Thekla stammt ebenfalls aus angelsächsischem Adel und ist mit Lioba und Walburga verwandt. Wie diese wird sie im Kloster Wimborne ausgebildet und folgt dem Ruf von Wynfreth-Bonifatius als Missionarin in den östlichen Teil des Frankenreiches. Nach einem längeren Aufenthalt bei Lioba im Kloster Tauberbischofsheim übernimmt sie um 750 das Amt der Äbtissin im Kloster Kitzingen. Dieses war erst wenige Jahre zuvor gegründet worden – in der Vita des Abtes Sturm von Fulda wird es unter dem Jahr 748 erwähnt – und dürfte, wie damals üblich, das Eigenkloster einer einflußreichen fränkischen Sippe gewesen sein. Auch den Frauenkonvent in Ochsenfurt, der eine kleine Zelle gewesen sein dürfte, leitet sie.
Schwerpunkte von Theklas Tätigkeit sind Bildung, Erziehung und Krankenpflege.
Sie stirbt um 790 in Kitzingen. Obwohl nichts über eine “Erhebung der Gebeine” und anschließende erneute feierliche Beisetzung, die damalige Form der Heiligsprechung, überliefert ist, wird Thekla als Heilige verehrt. In der Abtei Münsterschwarzach z.B. ist ein Altar den drei miteinander verwandten Klostergründerinnen gewidmet.
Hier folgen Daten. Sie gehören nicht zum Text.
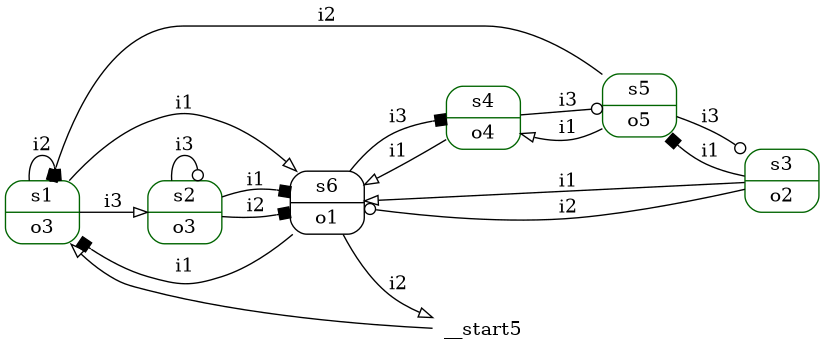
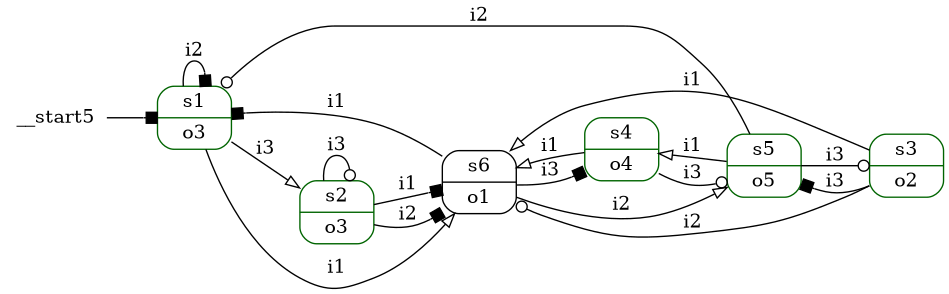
  digraph {
    rankdir=LR
    node [color=darkgreen shape=record style=rounded]
    edge [arrowhead=box]
    n1 [label="s1|o3"]
    n2 [label="s2|o3"]
    n3 [color=black label="s6|o1"]
    n4 [label="s5|o5"]
    n5 [label="s4|o4"]
    n6 [label="s3|o2"]
    n7 [label=__start5 shape=none style=""]
    n1 -> n1 [label=i2]
    n1 -> n2 [arrowhead=onormal label=i3]
    n1 -> n3 [arrowhead=onormal label=i1]
    n2 -> n2 [arrowhead=odot label=i3]
    n2 -> n3 [label=i1]
    n2 -> n3 [label=i2]
    n3 -> n1 [label=i1]
-   n3 -> n7 [arrowhead=onormal label=i2]
+   n3 -> n4 [arrowhead=onormal label=i2]
    n3 -> n5 [label=i3]
-   n4 -> n1 [label=i2]
+   n4 -> n1 [arrowhead=odot label=i2]
    n4 -> n5 [arrowhead=onormal label=i1]
    n4 -> n6 [arrowhead=odot label=i3]
    n5 -> n3 [arrowhead=onormal label=i1]
    n5 -> n4 [arrowhead=odot label=i3]
    n6 -> n3 [arrowhead=onormal label=i1]
    n6 -> n3 [arrowhead=odot label=i2]
-   n6 -> n4 [label=i1]
-   n7 -> n1 [arrowhead=onormal]
+   n6 -> n4 [label=i3]
+   n7 -> n1
  }
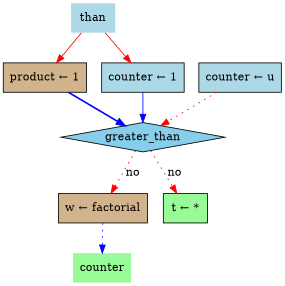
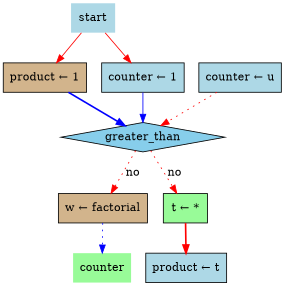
  digraph {
    node [fillcolor=lightblue shape=box style=filled]
    edge [color=red style=dotted]
-   start [shape=plaintext label=than]
+   start [shape=plaintext]
    n2 [fillcolor=palegreen label=counter shape=plaintext]
    greater_than [fillcolor=skyblue shape=diamond]
    n4 [fillcolor=tan label="product &larr; 1"]
    n5 [label="counter &larr; 1"]
    n6 [fillcolor=tan label="w &larr; factorial"]
    n7 [fillcolor=palegreen label="t &larr; *"]
    n8 [label="counter &larr; u"]
+   n9 [label="product &larr; t"]
    subgraph sub_1 {
      start
      n2
    }
    subgraph sub_2 {
      greater_than
    }
    subgraph sub_3 {
      n4
      n5
      n6
      n7
      n8
+     n9
    }
    start -> n4 [style=solid]
    start -> n5 [style=solid]
    greater_than -> n6 [label=no]
    greater_than -> n7 [label=no]
    n4 -> greater_than [color=blue style=bold]
    n5 -> greater_than [color=blue style=solid]
    n6 -> n2 [color=blue]
+   n7 -> n9 [style=bold]
    n8 -> greater_than
  }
Lioba ist um 700/710 in Wessex, England geboren und erhält den Namen Truthgeb. Ihre Mutter soll eine Schwester von Wynfreth-Bonifatius gewesen sein. Die Quellen zum Leben der Heiligen Lioba sind nicht besonders umfangreich. Die ”Vita Leobae” des Rudolf von Fulda  ist etwa 50 Jahre nach ihrem Tod entstanden und wurde eindeutig zugunsten einer seit ihrem Tod gewandelten Theologie gestaltet. Daneben sind in Abschriften ein Brief der Lioba an Bonifatius, zwei Briefe von Bonifatius an sie und einer des Mainzer Bischofs Lul an sie erhalten. Darüber hinaus wird Lioba in der Urkunde genannt, mit der ihr Karl der Große den Gutshof und die Kirche in Schornsheim auf Lebenszeit überlässt.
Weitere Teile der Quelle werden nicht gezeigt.